For a visualisation of the model we can use the Plot method:

```< script >
abrasionData.Plot("Abrasion:Hardness/STRENGTH",true);
< /script >
``` ### Comparing Slopes

An obvious question to ask in the above model is: "Are the two slopes the same?"

The model for the grouped data with two slopes is:

~{y_{k,i}} _ = _ a_{~k} + b_{~k}~{x}_{~i} + ~e space{30} where ~k = 1,2 space{10} ~i = 1,...,~{n_k}

If the two slopes are equal this reduces to:

~{y_{k,i}} _ = _ a_{~k} + b~{x}_{~i} + ~e space{78}\ ~k = 1,2 space{10} ~i = 1,...,~{n_k}

Unfortunately the second model cannot be coded directly into MathymaStats as the intercept parameter, a, is by group, but the slope parameter, b, is not. In a MathymaStat model either all the parameters are grouped, or none are.

## Two Explanatory Variables

We will now consider the same data, but instead of strength just being categorised as high or low we have the actual values. This is in a new file, so we start a new data block:

```< script >
var wMod2Var = abrasionData.Model("Abrasion=_c+Hardness+Strength");
wMod2Var.Display();
abrasionData.Plot("Abrasion:Hardness",true);
abrasionData.Plot("Abrasion:Strength",true);
< /script >
```  Note that the two plots do not have the same vertical scale (this would amount to taking two projections of the same 3-D graph, Mathyma can't do this - yet!!)

The F-value now tests whether both slopes are zero - i.e. the plane of regression is totally horizontal, this does not seem to be the case.

To test the individual slopes we can check the t-values in the table of coefficients. Hardness has a t-value of -11.27, and Strength -7.073, both with very low significance probability, giving very little indication of either parameter being zero.

## Model Reduction

Suppose, given the model with two explanatory variables that we want to test to see if a model with just one of the explanatory variables is good enough. This is a case of Model Reduction.

E.g. in this case suppose we want to see what happens if we remove Strength as an explanatory variable. This will result in the model we showed in Simple Linear Regression above, and is equivalent to testing for zero slope for Strength. This seems unlikely, as the significance probability for the t-value was very low, but we will go through with it for illustrative purposes.

First we display the two variable model again, then we define and display the reduced model (we can't use the simple linear regression data as this was in another file), then we do the model reduction test:

```< script >
wMod2Var.Display();
var wMod1Hrd = abrasionData.Model("Abrasion=_c+Hardness");
wMod1Hrd.Display();
abrasionData.ModelReduction(wMod2Var, wMod1Hrd);
< /script >
```

What happens in going to the "reduced" model is that part of the sum of squares and degrees of freedom is lost from the model to the residual, so that the residual variation now becomes larger.
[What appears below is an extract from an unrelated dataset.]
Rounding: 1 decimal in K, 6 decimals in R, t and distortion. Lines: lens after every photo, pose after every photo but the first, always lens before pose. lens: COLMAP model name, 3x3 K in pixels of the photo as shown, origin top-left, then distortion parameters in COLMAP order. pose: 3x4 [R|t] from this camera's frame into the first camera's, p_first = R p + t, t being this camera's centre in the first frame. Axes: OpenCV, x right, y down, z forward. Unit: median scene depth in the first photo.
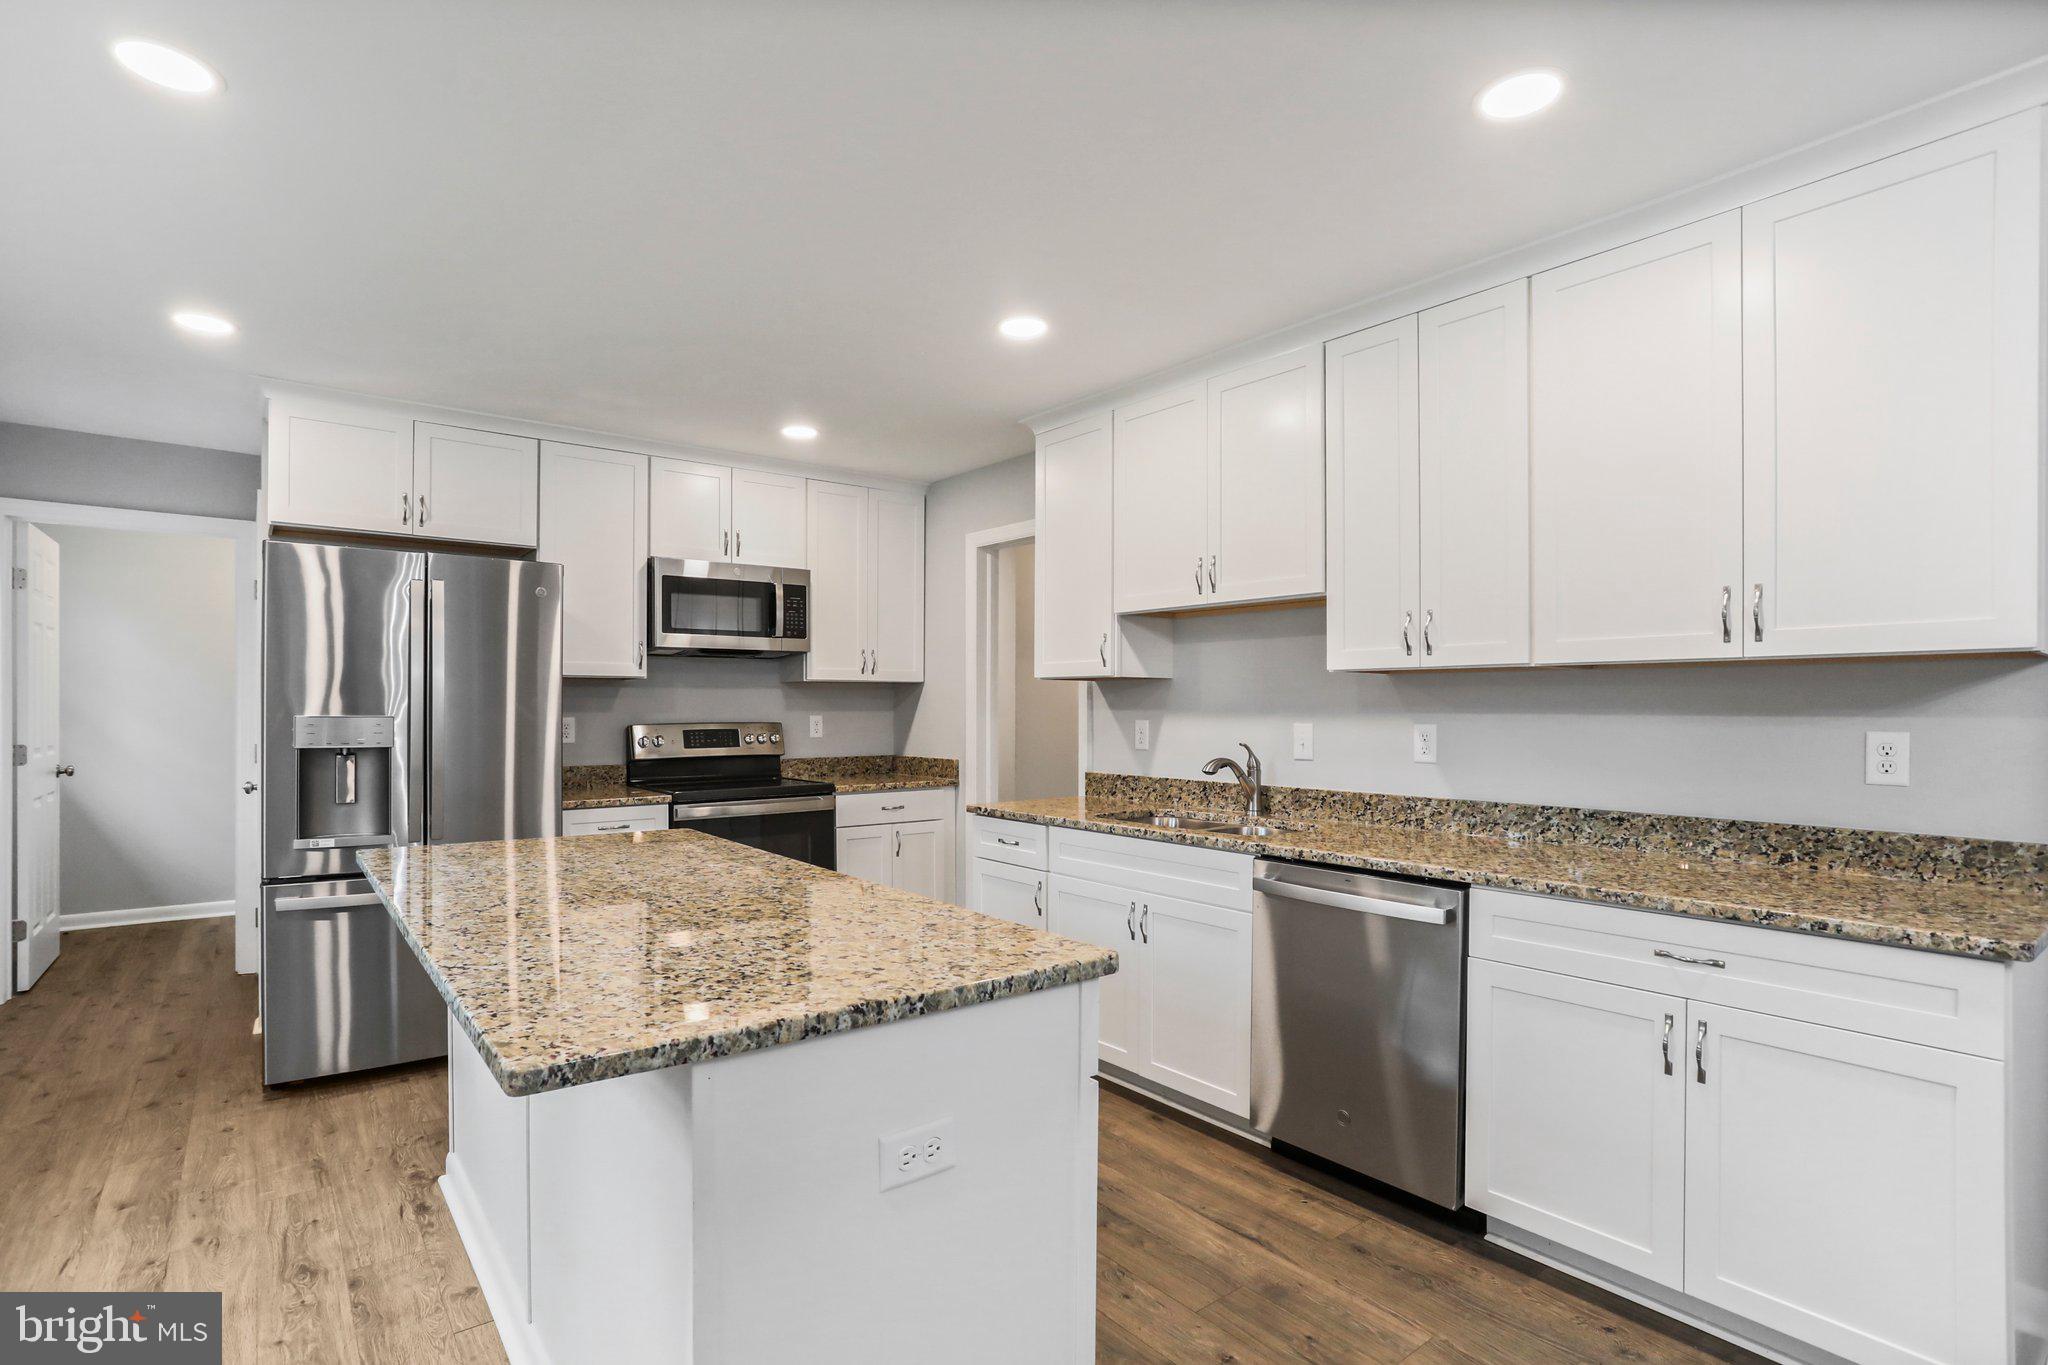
lens RADIAL K [[1006.3, 0, 1025.9], [0, 1006.3, 703.7], [0, 0, 1]] dist [-0.056263, 0.031905]
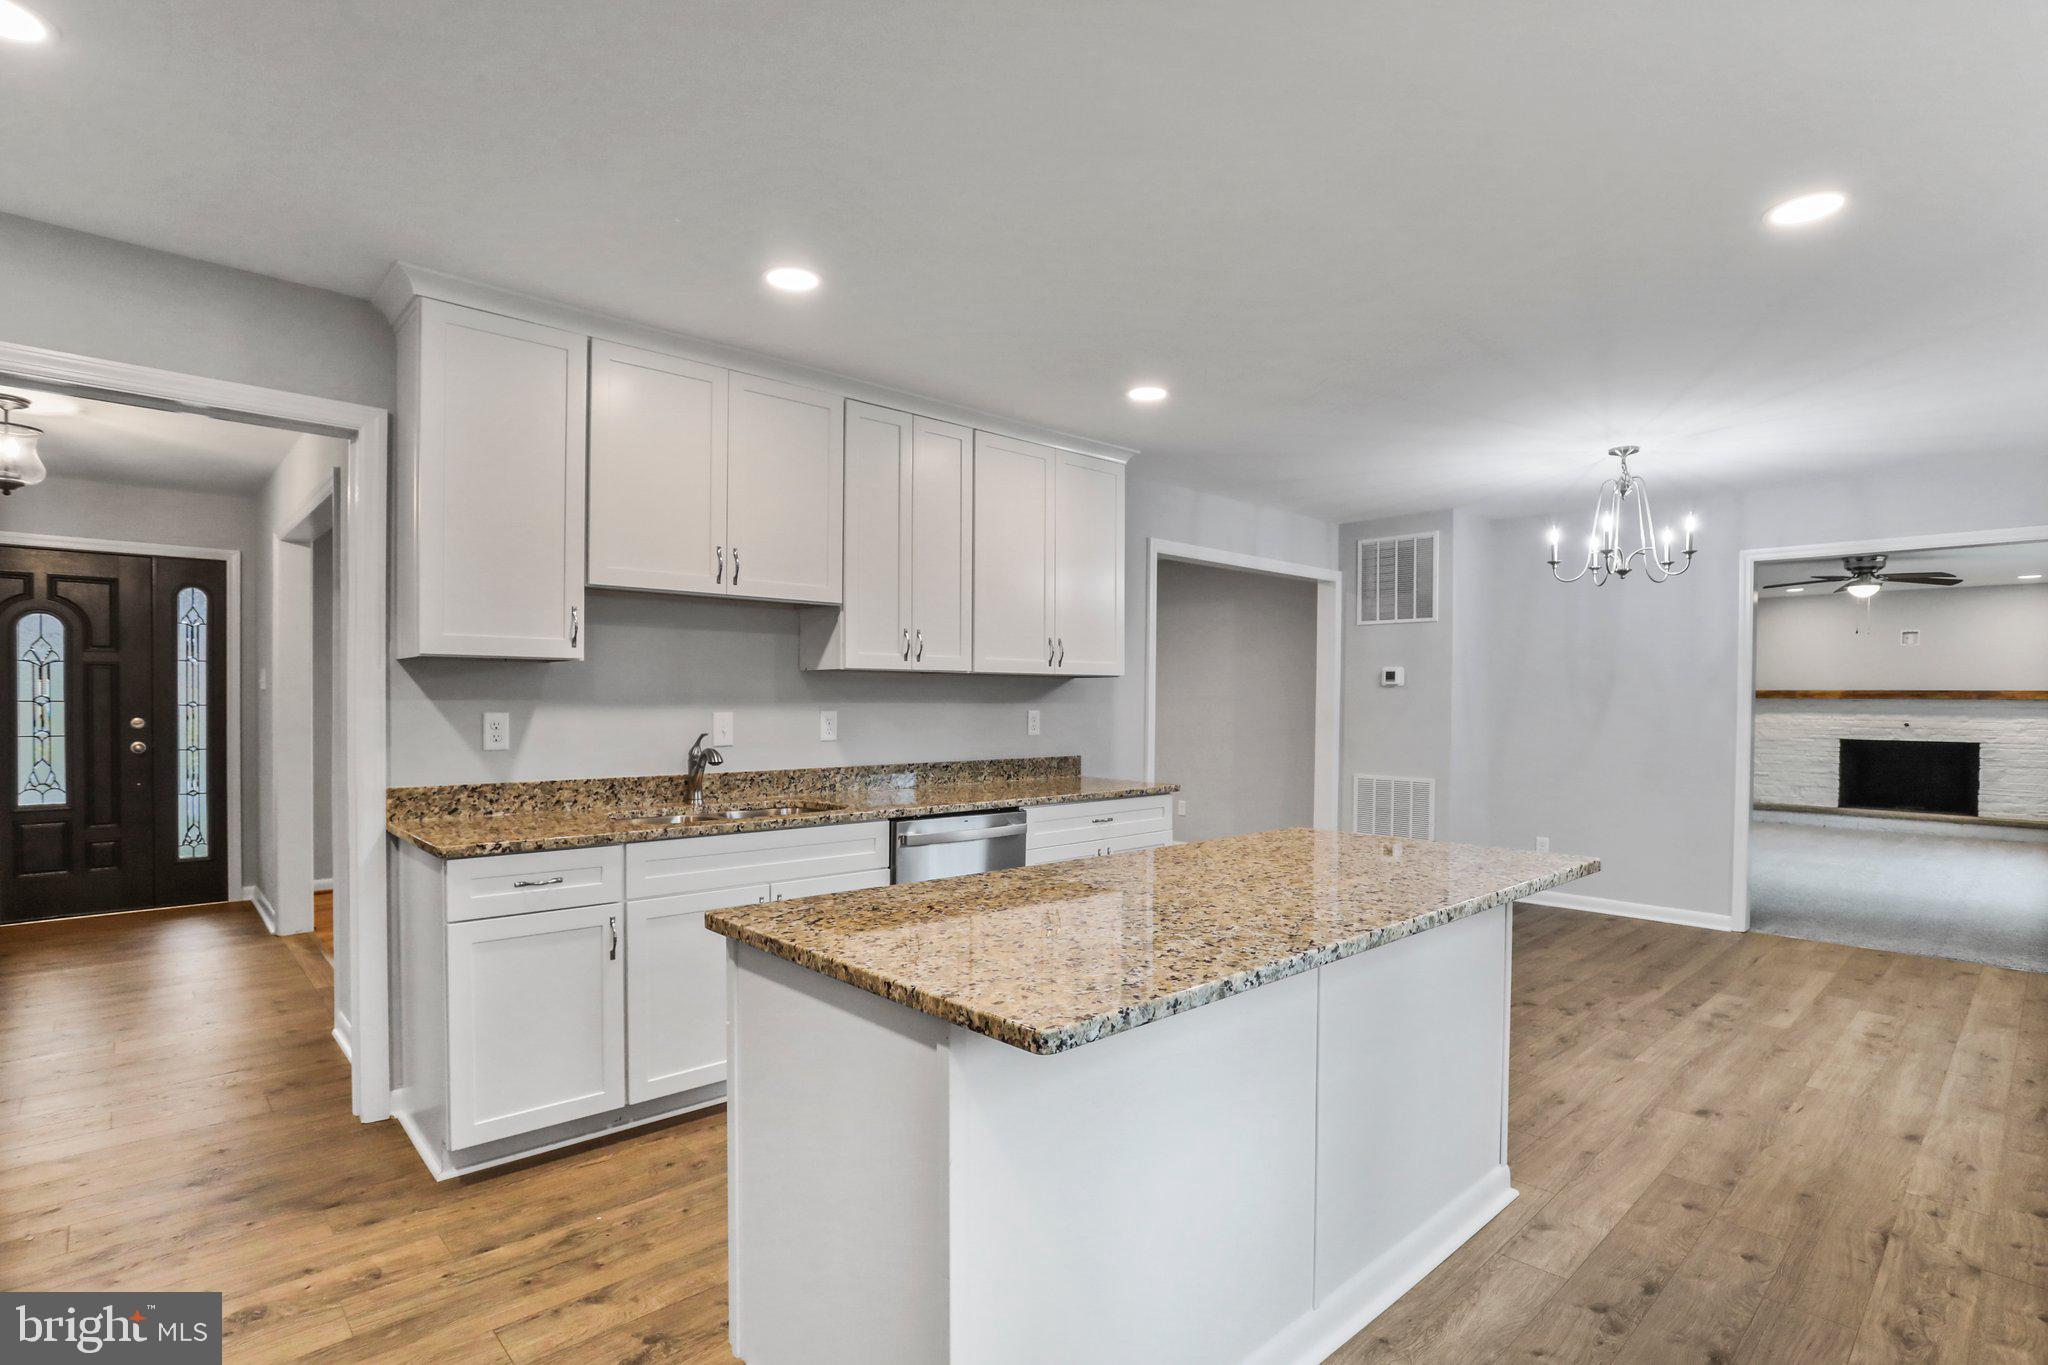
lens RADIAL K [[1003.5, 0, 1024.6], [0, 1003.5, 719.4], [0, 0, 1]] dist [-0.056466, 0.027558]
pose [[-0.080260, -0.022407, 0.996522, -0.692501], [-0.010975, 0.999707, 0.021595, 0.000317], [-0.996714, -0.009203, -0.080482, 0.647548]]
Note that the total sum of squares and degrees of freedom is the same in the original and the reduced model.

Note that the F-value is the square of the t-value for the coefficient of slope of Strength in the original model, in fact the two tests are completely equivalent, as stated above, the square of an n d.f. Student's t-variable is a (1, n) d.f. F-variable.